Si la directive 2006/24 n’autorise pas la conservation du contenu des messages communiqués et des informations consultées, les données conservées sont néanmoins, comme le relève la Cour, « susceptibles de fournir des indications très précises sur la vie privée des personnes, comme les habitudes de la vie quotidienne, les lieux de séjour permanents ou temporaires, les déplacements journaliers, les activités exercées, les relations sociales et les milieux sociaux fréquentés ». En outre, ces procédés réalisés à l’insu des personnes concernées peuvent générer chez ces dernières le sentiment légitime que leur vie privée fait l’objet d’une surveillance.

Par conséquent, la directive 2006/24 porte bien atteinte à la confidentialité des communications électroniques (directive 2002/58 du 12 juillet 2002 concernant le traitement des données à caractère personnel et la protection de la vie privée dans le secteur des communications électroniques), à la protection des données à caractère personnel (directive 95/46 du 24 octobre 1995 relative à la protection des personnes physiques à l’égard du traitement des données à caractère personnel ; article 8 de la Charte des droits fondamentaux de l’Union) ainsi qu’au droit au respect de la vie privée des personnes (article 7 de la Charte des droits fondamentaux de l’Union).
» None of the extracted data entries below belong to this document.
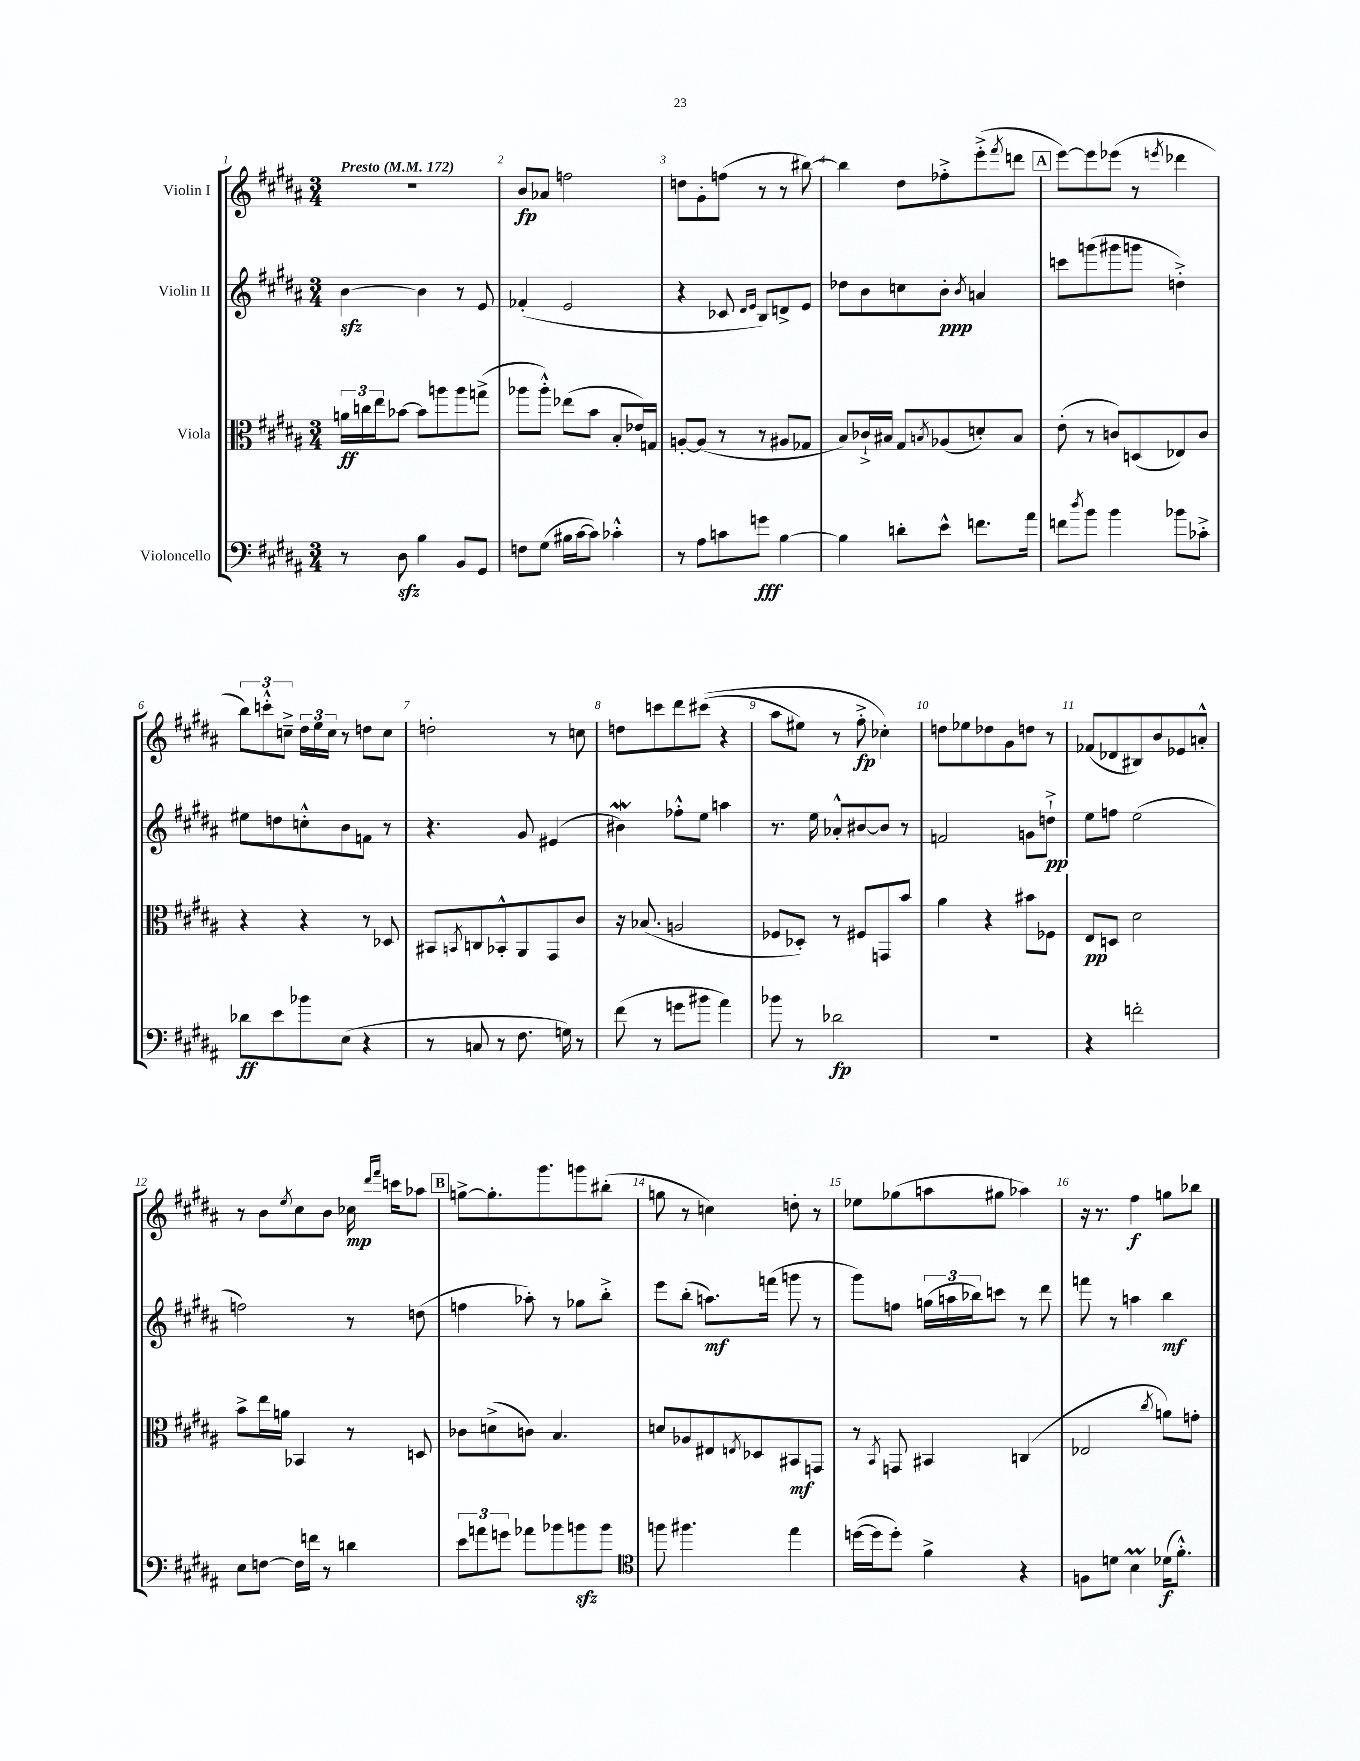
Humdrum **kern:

**kern	**dynam	**kern	**dynam	**kern	**dynam	**kern	**dynam
*part4	*part4	*part3	*part3	*part2	*part2	*part1	*part1
*staff4	*staff4	*staff3	*staff3	*staff2	*staff2	*staff1	*staff1
*I"Violoncello	*	*I"Viola	*	*I"Violin II	*	*I"Violin I	*
*clefF4	*	*clefC3	*	*clefG2	*	*clefG2	*
*k[f#c#g#d#a#]	*	*k[f#c#g#d#a#]	*	*k[f#c#g#d#a#]	*	*k[f#c#g#d#a#]	*
*M3/4	*	*M3/4	*	*M3/4	*	*M3/4	*
*MM172	*	*MM172	*	*MM172	*	*MM172	*
=1	=1	=1	=1	=1	=1	=1	=1
!	!	!	!	!	!	!LO:TX:a:B:t=Presto	!
8r	.	24an\LL	ff	[4bzz\	.	2.r	.
.	.	24ccn\	.	.	.	.	.
.	.	24ee\J	.	.	.	.	.
8D#zz\	.	[8b-X\J	.	.	.	.	.
4B\	.	8b-\L]	.	4b\]	.	.	.
.	.	8aan\	.	.	.	.	.
8BB/L	.	8aa\	.	8r	.	.	.
8GG#/J	.	(8ggn^\J	.	8e/	.	.	.
=2	=2	=2	=2	=2	=2	=2	=2
8Fn\L	.	8aa-X\L	.	(4f-X'/	.	8b/L	fp
(8G#\J	.	8aa-'^^\J)	.	.	.	8a-X/J	.
16B#X\LL	.	(8ee-X\L	.	2e/	.	2ffn\	.
[16c#\J	.	.	.	.	.	.	.
8c#\J])	.	8b\J	.	.	.	.	.
4c-X'^^\	.	8B'/L	.	.	.	.	.
.	.	16e-X/L)	.	.	.	.	.
.	.	16Gn/JJ	.	.	.	.	.
=3	=3	=3	=3	=3	=3	=3	=3
8r	.	[8An'/L	.	4r	.	8ddn\L	.
8A#\L	.	(8A/J]	.	.	.	8g#'\	.
8cn\	.	8r	.	8c-X/	.	(8ffn\J	.
.	.	.	.	16qqd#/LL	.	.	.
.	.	.	.	16qqe/JJ	.	.	.
8gn\J	fff	8r	.	8B/L)	.	8r	.
[4B\	.	8A#X/L	.	8dn^/	.	8r	.
.	.	8G-X/J	.	8e/J	.	[8bb#X\)	.
=4	=4	=4	=4	=4	=4	=4	=4
4B\]	.	8B/L)	.	8dd-X\L	.	4bb#\]	.
.	.	16c-X`^/L	.	8b\	.	.	.
.	.	16B#X/JJ	.	.	.	.	.
8dn'\L	.	8G#/L	.	8ccn\	.	8dd#\L	.
.	.	8qBn/	.	.	.	.	.
8e^^\J	.	(8A-X/	.	8b'\J	ppp	8ff-X'^\	.
.	.	.	.	8qb/	.	.	.
8.fn\L	.	8dn'/)	.	4an/	.	(8eee'^\	.
.	.	.	.	.	.	8qfff#/	.
.	.	8B/J	.	.	.	8dddn\J	.
16a#\Jk	.	.	.	.	.	.	.
!!LO:REH:place=s1:t=A
=5	=5	=5	=5	=5	=5	=5	=5
8fn\L	.	(8e'\	.	8cccn\L	.	[8eee\L)	.
8qdd#/	.	.	.	.	.	.	.
8b\J	.	8r	.	(8gggn\	.	8eee\]	.
4b\	.	8cn/L)	.	8ggg#X\	.	(8eee-X\J	.
.	.	(8Dn/	.	8gggn\J	.	8r	.
.	.	.	.	.	.	8qeeen/	.
8b-X\L	.	8E-X/)	.	4ddn'^\)	.	4ddd-X\	.
8c-X'^\J	.	8c/J	.	.	.	.	.
!!LO:LB:g=z
=6	=6	=6	=6	=6	=6	=6	=6
8d-X\L	ff	4r	.	8ee#X\L	.	12bb\L)	.
.	.	.	.	.	.	12cccn'^^\	.
8e\	.	.	.	8ddn\	.	.	.
.	.	.	.	.	.	12ccn~^\J	.
8b-X\	.	4r	.	8ccn'^^\	.	24dd#\LL	.
.	.	.	.	.	.	24ee\	.
.	.	.	.	.	.	24cc\JJ	.
(8E\J	.	.	.	8b\	.	8r	.
4r	.	8r	.	8fn\J	.	8ddn\L	.
.	.	8D-X/	.	8r	.	8cc\J	.
=7	=7	=7	=7	=7	=7	=7	=7
8r	.	8BB#X/L	.	4.r	.	2ddn'\	.
.	.	8qBBn/	.	.	.	.	.
8Cn/	.	8Cn/	.	.	.	.	.
8r	.	8BB-X'^^/	.	.	.	.	.
8.F#\	.	8AA#/	.	8g#/	.	.	.
.	.	8GG#/	.	(4e#X/	.	8r	.
16Gn\)	.	.	.	.	.	.	.
8r	.	8c#/J	.	.	.	8ccn\	.
=8	=8	=8	=8	=8	=8	=8	=8
(8f#\	.	16r	.	4b#XW\)	.	8ddn\L	.
.	.	(8.B-X/	.	.	.	.	.
8r	.	.	.	.	.	8cccn\	.
8gn\L	.	2An/	.	8ff-X'^^\L	.	8ddd#\	.
8b#X\J	.	.	.	8ee\J	.	((8ccc#X\J	.
4a#\)	.	.	.	4aan\	.	4r	.
=9	=9	=9	=9	=9	=9	=9	=9
8b-X\	.	8F-X/L	.	8.r	.	8aa#\L	.
8r	.	8D-X'/J)	.	.	.	8ee#X\J)	.
.	.	.	.	16ee\	.	.	.
2d-X\	fp	8r	.	8a-X'^^/L	.	8r	.
.	.	8F#X/L	.	[8b#X/	.	8ff#'^\	fp
.	.	8GGn/	.	8b#/J]	.	4cc-X'\)	.
.	.	8b/J	.	8r	.	.	.
=10	=10	=10	=10	=10	=10	=10	=10
2.r	.	4a#\	.	2fn/	.	8ddn\L	.
.	.	.	.	.	.	8ee-X\	.
.	.	4r	.	.	.	8dd-X\	.
.	.	.	.	.	.	8g#\	.
.	.	8b#X\L	.	8gn\L	.	8ddn\J	.
.	.	8F-X\J	.	8ddn`^\J	pp	8r	.
=11	=11	=11	=11	=11	=11	=11	=11
4r	.	8E/L	pp	8ee\L	.	(8f-X/L	.
.	.	8Dn/J	.	8ffn\J	.	8d-X/	.
2fn'\	.	2d#\	.	(2ee\	.	8B#X/)	.
.	.	.	.	.	.	8b/	.
.	.	.	.	.	.	8e-X/	.
.	.	.	.	.	.	8an'^^/J	.
!!LO:LB:g=z
=12	=12	=12	=12	=12	=12	=12	=12
8E\L	.	8b^\L	.	2ffn\)	.	8r	.
[8Fn\J	.	16ee\L	.	.	.	8b\L	.
.	.	16an\JJ	.	.	.	.	.
.	.	.	.	.	.	8qee/	.
16F\LL]	.	4BB-X/	.	.	.	8cc#\	.
16fn\JJ	.	.	.	.	.	.	.
8r	.	.	.	.	.	8b\J	.
4dn\	.	8r	.	8r	.	16cc-X\	mp
.	.	.	.	.	.	16qqddd#/LL	.
.	.	.	.	.	.	16qqfff#/JJ	.
.	.	.	.	.	.	16cccn\KL	.
.	.	8Dn/	.	(8ddn\	.	8aa-X\J	.
!!LO:REH:place=s1:t=B
=13	=13	=13	=13	=13	=13	=13	=13
12e\L	.	8c-X\L	.	4ffn\	.	[8ggn^\L	.
12an\	.	.	.	.	.	.	.
.	.	(8dn^\	.	.	.	8.gg'\]	.
12gn\J	.	.	.	.	.	.	.
8a-X\L	.	8cn\J)	.	8aa-X'\)	.	.	.
.	.	.	.	.	.	8.ggg#\	.
8b-X\	.	4.B/	.	8r	.	.	.
8bnzz\	.	.	.	8gg-X\L	.	8gggn\	.
8b\J	.	.	.	8bb'^\J	.	(8bb#X'\J	.
=14	=14	=14	=14	=14	=14	=14	=14
*clefC4	*	*	*	*	*	*	*
8ffn\	.	8dn/L	.	8eee\L	.	8ggn\	.
4.ff#X\	.	8A-X/	.	(8bb'\J	.	8r	.
.	.	8E#X/	.	8.aan\L)	mf	4ccn\)	.
.	.	8qEn/	.	.	.	.	.
.	.	8D-X/	.	.	.	.	.
.	.	.	.	(16fffn\Jk	.	.	.
4ee\	.	8BB#X/	mf	8gggn\	.	8ddn'\	.
.	.	8GGn/J	.	8r	.	8r	.
=15	=15	=15	=15	=15	=15	=15	=15
([16ddn\LL	.	8r	.	8ggg#\L)	.	8ee-X\L	.
16dd\J]	.	.	.	.	.	.	.
.	.	8qBB/	.	.	.	.	.
8dd'\J)	.	8GGn/	.	8ffn\J	.	(8gg-X\	.
4f#^\	.	4BB#X/	.	(24ggn\LL	.	8aan\	.
.	.	.	.	24aan\	.	.	.
.	.	.	.	24bb-X\J)	.	.	.
.	.	.	.	8cccn\J	.	8gg#X\J	.
4r	.	(4Cn/	.	8r	.	4aa-X\)	.
.	.	.	.	8ddd#\	.	.	.
=16	=16	=16	=16	=16	=16	=16	=16
8Fn\L	.	2E-X/	.	8fffn\	.	16r	.
.	.	.	.	.	.	8.r	.
8dn\J	.	.	.	8r	.	.	.
4BM\	.	.	.	4aan\	.	4ff#\	f
.	.	8qcc#/	.	.	.	.	.
(16d-X\KL	f	8an\L)	.	4bb\	mf	8ggn\L	.
8.f#'^^\J)	.	.	.	.	.	.	.
.	.	8gn'\J	.	.	.	8bb-X\J	.
==	==	==	==	==	==	==	==
*-	*-	*-	*-	*-	*-	*-	*-
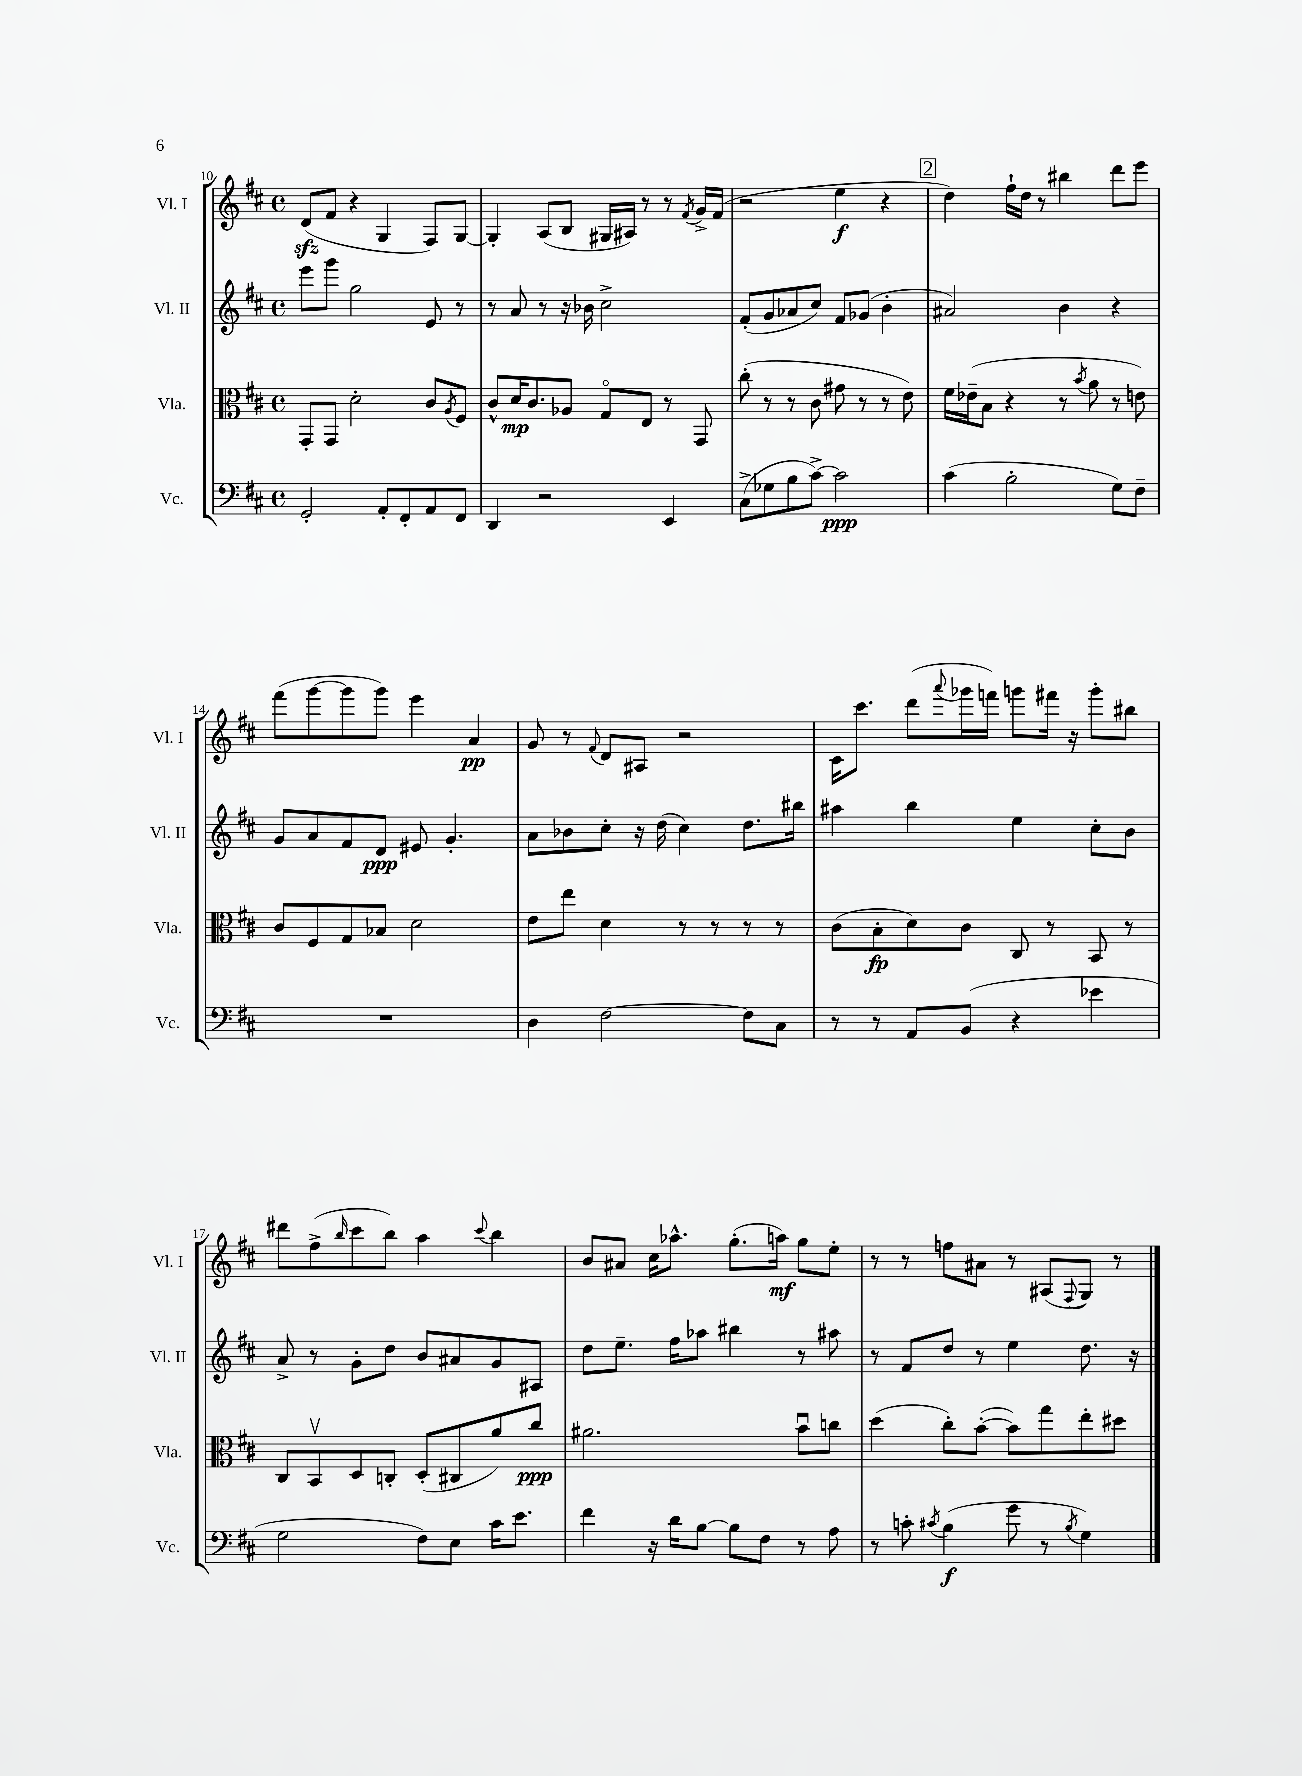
<<
\new StaffGroup <<
\new Staff = "s0" \with { instrumentName = "Vl. I" shortInstrumentName = "Vl. I" } {
    \clef treble \key d \major \defaultTimeSignature \time 4/4
    d'8\sfz( fis'8 r4 g4 fis8) g8~ |
    g4-. a8( b8 gis16 ais16) r8 r8 \acciaccatura { fis'8 } g'16-> fis'16( |
    r2 e''4\f r4 |
    \mark \markup { \box "2" } d''4) fis''16-! d''16 r8 bis''4 d'''8 e'''8 |
    fis'''8( g'''8~ g'''8 g'''8) e'''4 a'4\pp |
    g'8 r8 \appoggiatura { fis'8 } d'8 ais8 r2 |
    cis'16 cis'''8. d'''8( \appoggiatura { a'''8 } ges'''16 f'''16) g'''8 fis'''16 r16 g'''8-. bis''8 |
    dis'''8 fis''8->( \grace { b''16 } cis'''8 b''8) a''4 \appoggiatura { cis'''8 } b''4 |
    b'8 ais'8 cis''16 aes''8.-^ g''8.-.( a''16\mf) g''8 e''8-. |
    r8 r8 f''8 ais'8 r8 ais8( \appoggiatura { fis8 } g8) r8 \bar "|." |
}
\new Staff = "s1" \with { instrumentName = "Vl. II" shortInstrumentName = "Vl. II" } {
    \clef treble \key d \major \defaultTimeSignature \time 4/4
    e'''8 g'''8 g''2 e'8 r8 |
    r8 a'8 r8 r16 bes'16 cis''2-> |
    fis'8-.( g'8 aes'8 cis''8) fis'8 ges'8( b'4-. |
    \mark \markup { \box "2" } ais'2) b'4 r4 |
    g'8 a'8 fis'8 d'8\ppp eis'8 g'4.-. |
    a'8 bes'8 cis''8-. r16 d''16( cis''4) d''8. bis''16 |
    ais''4 b''4 e''4 cis''8-. b'8 |
    a'8-> r8 g'8-. d''8 b'8 ais'8 g'8 ais8 |
    d''8 e''8.-- fis''16 aes''8 bis''4 r8 ais''8 |
    r8 fis'8 d''8 r8 e''4 d''8. r16 \bar "|." |
}
\new Staff = "s2" \with { instrumentName = "Vla." shortInstrumentName = "Vla." } {
    \clef alto \key d \major \defaultTimeSignature \time 4/4
    g,8-. g,8 d'2-. cis'8 \acciaccatura { a8 } fis8 |
    cis'8-^ d'16\mp cis'8. aes8 g8\flageolet e8 r8 g,8 |
    cis''8-.( r8 r8 cis'8 gis'8 r8 r8 e'8) |
    \mark \markup { \box "2" } fis'16 ees'16--( b8 r4 r8 \acciaccatura { b'8 } a'8 r8 e'8) |
    cis'8 fis8 g8 bes8 d'2 |
    e'8 e''8 d'4 r8 r8 r8 r8 |
    cis'8( b8-.\fp d'8) cis'8 cis8 r8 b,8 r8 |
    cis8 b,8\upbow d8 c8-. d8-.( cis8 a'8) cis''8\ppp |
    ais'2. b'8\downbow c''8 |
    d''4( cis''8-.) b'8~-.( b'8) g''8 e''8-. dis''8 \bar "|." |
}
\new Staff = "s3" \with { instrumentName = "Vc." shortInstrumentName = "Vc." } {
    \clef bass \key d \major \defaultTimeSignature \time 4/4
    g,2-. a,8-. fis,8-. a,8 fis,8 |
    d,4 r2 e,4 |
    cis8->( ges8 b8 cis'8~->) cis'2\ppp |
    \mark \markup { \box "2" } cis'4( b2-. g8) fis8-- |
    R1 |
    d4 fis2~ fis8 cis8 |
    r8 r8 a,8 b,8( r4 ees'4 |
    g2 fis8) e8 cis'16 e'8. |
    fis'4 r16 d'16 b8~ b8 fis8 r8 a8 |
    r8 c'8-. \acciaccatura { cis'8 } b4\f( g'8 r8 \acciaccatura { b8 } g4) \bar "|." |
}
>>
>>
\layout { \context { \Score currentBarNumber = #10 } }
Restait alors pour la Cour de justice à déterminer si une telle atteinte pouvait être justifiée, notamment par la finalité de la directive 2006/24.

Or selon la Cour de justice, et même si la lutte contre le terrorisme et la criminalité grave afin d’assurer la sécurité publique constitue une finalité légitime, la directive 2006/24 porte atteinte de manière disproportionnée au droits fondamentaux au respect de la vie privée et à la protection des données à caractère personnel, principalement en l’absence de garde-fous suffisants.

D’une part, la Cour de justice condamne principalement le fait que la directive 2006/24 s’applique de la manière la plus large à tous types de personnes, de moyens de communication électronique et de données, et sans qu’aucune limitation ne soit opérée en fonction de la gravité des infractions poursuivies. Ainsi, la durée de conservation des données (entre six et vingt-quatre mois) est perçue comme injustement générale puisqu’elle ne prend pas en compte les catégories de données, les personnes concernées et la pertinence des données conservées.

D’autre part, l’absence de garanties permettant de s’assurer que les données sont effectivement utilisées par les autorités nationales compétentes dans le respect des finalités de la directive 2006/24 est également dénoncée. Pour la Cour de justice, l’absence d’obligation faite aux États membres d’instaurer une juridiction ou une entité administrative indépendante ayant la charge de contrôler préalablement les conditions de divulgation des données est notamment très préjudiciable à la validité de la directive 2006/24. La sécurité des données conservées par les fournisseurs de services de communication électronique est aussi présentée comme insuffisante dès lors que les données peuvent être conservées en dehors de l’Union Européenne et que leur destruction à la fin de leur période de conservation n’est pas envisagée par la directive 2006/24.

Ainsi, la directive 2006/24 est totalement invalidée par la Cour de justice européenne, et ce de manière rétroactive à compter de sa date d’entrée en vigueur. La disparition de la directive 2006/24 crée donc une situation de flou puisque des lois nationales de transpositions par les États membres avaient été prises sur la base de ladite Directive …. Si la réaction prochaine du législateur communautaire est d’ores et déjà attendue, la décision commentée n’arrive pas au meilleur moment compte tenu des échéances électorales à venir tant pour le Parlement que pour la Commission européenne au cours de l’année 2014.